As April Break creeps closer (only two weeks away), we are continuing our series of interviews with “grown-up” campers. This week, meet a camper who graduated into a Monster Camper… And now jumps out of planes!

Meet Laura Brisbois:

1. What have you been up to since “graduating” from being a camper? (College, work, passions, etc)
I’ve been busy.  My last year at camp was 2014.  I graduated from UMASS Amherst with a degree in English in May 2017, and started working as a Technical Writer at Salesforce.  I guess that’s the boring part.  I write user manuals in 9-5 corporate job, though I’ve found some surprisingly nerdy friends at the office, complete with bi-weekly sci fi lunches and weekly after-work board games.  To balance all the sitting, I have my hobbies, which, in my words, serve to keep my feet off the ground.  I’m taking acrobatics and aerial classes, I’m working on obtaining my pilot’s license, and I’m a licensed skydiver.  Skydiving is the one that has really taken up my time.  It’s a fair weather sport, so I try to spend as much of the winter as possible traveling.  This past winter I visited Florida twice for training and made a trip to Puerto Rico.  This upcoming year I have two trips to Puerto Rico and one to Michigan, as well as maybe a few to Florida and one to Colorado.  When I’m not trying to escape my gravitational constraints, I play video games, DnD, and write.

2. How long were you a camper for?

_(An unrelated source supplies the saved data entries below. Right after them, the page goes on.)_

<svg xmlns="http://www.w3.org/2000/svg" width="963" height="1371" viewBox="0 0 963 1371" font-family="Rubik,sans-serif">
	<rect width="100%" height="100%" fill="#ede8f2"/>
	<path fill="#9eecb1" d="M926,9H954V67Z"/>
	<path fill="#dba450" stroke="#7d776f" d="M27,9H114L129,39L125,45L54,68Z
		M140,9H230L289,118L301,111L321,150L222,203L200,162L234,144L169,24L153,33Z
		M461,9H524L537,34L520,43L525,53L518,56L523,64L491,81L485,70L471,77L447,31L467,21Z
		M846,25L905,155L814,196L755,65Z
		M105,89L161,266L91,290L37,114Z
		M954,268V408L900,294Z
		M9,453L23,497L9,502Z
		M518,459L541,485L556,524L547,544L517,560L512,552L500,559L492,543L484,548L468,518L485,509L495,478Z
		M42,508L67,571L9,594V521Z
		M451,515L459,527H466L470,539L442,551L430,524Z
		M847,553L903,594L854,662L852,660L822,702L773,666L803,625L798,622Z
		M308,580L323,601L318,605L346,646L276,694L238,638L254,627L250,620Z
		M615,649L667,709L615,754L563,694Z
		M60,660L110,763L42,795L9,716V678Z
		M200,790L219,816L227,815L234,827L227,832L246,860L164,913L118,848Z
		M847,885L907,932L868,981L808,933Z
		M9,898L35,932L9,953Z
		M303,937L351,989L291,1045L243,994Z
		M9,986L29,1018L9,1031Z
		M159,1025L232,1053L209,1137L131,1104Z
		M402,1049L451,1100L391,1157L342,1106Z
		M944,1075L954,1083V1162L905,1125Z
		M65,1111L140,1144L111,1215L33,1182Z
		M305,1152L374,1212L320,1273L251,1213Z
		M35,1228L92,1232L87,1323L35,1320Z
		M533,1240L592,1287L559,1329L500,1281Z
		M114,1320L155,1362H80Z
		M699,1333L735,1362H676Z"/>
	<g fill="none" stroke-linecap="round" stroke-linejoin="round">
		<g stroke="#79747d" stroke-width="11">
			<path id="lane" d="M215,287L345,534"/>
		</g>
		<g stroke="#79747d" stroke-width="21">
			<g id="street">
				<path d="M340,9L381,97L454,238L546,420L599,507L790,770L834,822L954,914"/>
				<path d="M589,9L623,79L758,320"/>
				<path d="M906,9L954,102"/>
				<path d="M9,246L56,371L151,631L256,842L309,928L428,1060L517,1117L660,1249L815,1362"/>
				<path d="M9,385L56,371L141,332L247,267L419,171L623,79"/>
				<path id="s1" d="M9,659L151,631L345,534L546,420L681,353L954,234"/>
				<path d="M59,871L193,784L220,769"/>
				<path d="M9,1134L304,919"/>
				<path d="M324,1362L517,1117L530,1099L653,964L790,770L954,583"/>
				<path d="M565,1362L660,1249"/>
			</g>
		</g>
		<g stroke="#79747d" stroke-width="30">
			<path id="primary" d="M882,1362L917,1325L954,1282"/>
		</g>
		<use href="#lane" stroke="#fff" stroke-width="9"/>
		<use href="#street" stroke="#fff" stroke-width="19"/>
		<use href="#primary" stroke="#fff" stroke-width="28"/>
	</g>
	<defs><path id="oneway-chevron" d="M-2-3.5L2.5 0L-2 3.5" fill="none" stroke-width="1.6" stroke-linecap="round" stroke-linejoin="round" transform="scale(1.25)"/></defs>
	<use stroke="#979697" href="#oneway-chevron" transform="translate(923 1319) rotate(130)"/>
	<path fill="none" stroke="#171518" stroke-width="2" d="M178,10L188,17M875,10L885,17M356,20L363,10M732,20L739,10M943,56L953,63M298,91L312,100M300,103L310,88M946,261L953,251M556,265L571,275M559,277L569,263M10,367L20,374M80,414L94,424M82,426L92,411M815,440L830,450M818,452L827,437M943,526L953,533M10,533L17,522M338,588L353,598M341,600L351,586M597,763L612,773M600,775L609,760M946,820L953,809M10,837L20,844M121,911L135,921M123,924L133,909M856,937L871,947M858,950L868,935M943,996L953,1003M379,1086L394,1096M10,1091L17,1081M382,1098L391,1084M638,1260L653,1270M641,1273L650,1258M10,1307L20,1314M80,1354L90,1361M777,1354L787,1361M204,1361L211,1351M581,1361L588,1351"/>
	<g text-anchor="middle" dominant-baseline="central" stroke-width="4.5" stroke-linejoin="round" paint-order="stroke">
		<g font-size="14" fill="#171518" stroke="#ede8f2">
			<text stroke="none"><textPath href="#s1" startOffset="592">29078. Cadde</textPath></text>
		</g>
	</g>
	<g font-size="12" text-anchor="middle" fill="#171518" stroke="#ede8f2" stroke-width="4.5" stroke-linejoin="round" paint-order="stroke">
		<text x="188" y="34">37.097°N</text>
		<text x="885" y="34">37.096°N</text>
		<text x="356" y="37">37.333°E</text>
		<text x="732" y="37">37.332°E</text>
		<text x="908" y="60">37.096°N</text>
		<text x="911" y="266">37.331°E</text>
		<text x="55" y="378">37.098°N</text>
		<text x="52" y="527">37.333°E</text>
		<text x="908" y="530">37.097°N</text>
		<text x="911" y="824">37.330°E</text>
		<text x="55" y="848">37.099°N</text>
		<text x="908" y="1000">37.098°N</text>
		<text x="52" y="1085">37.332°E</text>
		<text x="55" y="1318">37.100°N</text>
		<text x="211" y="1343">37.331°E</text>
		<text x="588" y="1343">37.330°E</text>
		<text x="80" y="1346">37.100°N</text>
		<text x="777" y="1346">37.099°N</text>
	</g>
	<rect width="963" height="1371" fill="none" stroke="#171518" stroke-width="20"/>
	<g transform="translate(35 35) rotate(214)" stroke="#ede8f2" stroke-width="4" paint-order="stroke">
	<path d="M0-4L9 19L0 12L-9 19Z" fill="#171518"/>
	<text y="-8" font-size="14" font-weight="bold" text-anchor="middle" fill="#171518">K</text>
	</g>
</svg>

How would you say you changed as a person throughout that experience?
I was a camper for one year and a Monster Camper for three.  When I started camp, I was a bundle of nerves.  Having been homeschooled for the 6-7 years leading up to my first summer there, I was a bit of a hermit and terrified of interacting with people without either of my sisters as security blankets. I think I learned to interact, learned to speak, learned to laugh.  I found my voice, pushed my limits, received feedback and pushback as well as support and help.  I learned how to succeed as well as fail.  Learned how to make friends as well as how to deal with people I didn’t get along with so well. There were peaks and valleys.  There were days, years, that were better or worse than others.  It gave me a chance to experience life while having a blast and meeting amazing people.  And as someone who had suffered aggressively in the experiences department, it was what I needed to get past my mental blocks.

3. How have you grown as a person since camp?
Since camp, I’ve continued to branch out my social circles.  Camp friends, ‘high school’ friends (one camp friend of mine adopted me into his high school group of friends in 2013.  Five years later, they’re still some of the best friends I have), Ohio friends, Wisconsin friends, skydiving friends, gaming friends…  My friends actually roll their eyes when I mention being an introvert because, by all metrics, I’ve transitioned into a far more extroverted person.  I’ve grown in confidence from a sickly 15 year old girl who could hardly speak a full sentence to a far more confident woman.  I’m holding down a full time job, flying and jumping out of planes, driving or flying across the country to meet up with the friends, and honing skills that tend to get me an incredulous head shake whenever I discuss them.

4. Can you think of ways your experience as a Hero at camp equipped you with skills that helped you later in life?
Camp gave me a platform to struggle through some difficult parts of my life without fear of judgement or ostracization.  It gave me a way to interact with my fellow campers, through characters and storytelling, when being myself was difficult.  It’s hard to pinpoint actual tools camp equipped me with because, in all honesty, I feel like my life started the first summer I went away.  My life didn’t exist outside my house before that.

5. What is your most memorable camp experience?
Besides makings campers cry as a Monster Camper?  I always joke about that, but I think there’s something to be said about taking a demographic of young teenagers who tend to think of themselves as jaded and cynical, and putting them in a position where they’re able to empathize with a character so much that they’re moved to tears.  Those are the moments that stick with me the most.  In today’s society, it seems like getting children to keep in touch with their emotional vulnerability and able to express that, as they progress through adolescence, can be hard.  I think that makes those connections is all the more rewarding.  So whether it was playing the magical weapon accidentally brought to life, or the girl who, in an attempt to heal her brother, brought him back as a zombie, the moments where the kids made that extra connection probably ranked among the best.

6. And finally, what advice or encouragement do you have for our current Heroes at camp, who might soon be aging out of our camper program?
It’s not easy to say good bye.  It can be a messy, sad, painful, or lonely process.  That’s ok.  Those are natural feelings, let yourself feel them.  It hurts because you loved it.  I left camp after 2014 and it wasn’t among my most graceful good byes.  Like everything with camp, it was a learning experience.  But a startling amount of my life stayed the same.  Two of my three best friends I met directly at camp.  The other I met through someone I met at camp.  These people have changed my life and have stuck with me through some incredibly volatile times, both good and bad.  Nothing is ending, just changing.  Let yourself cherish the memories, always remember the lessons, and take what you can from the wild, breathless summers that you were a hero, in a far off land, fighting to save the world.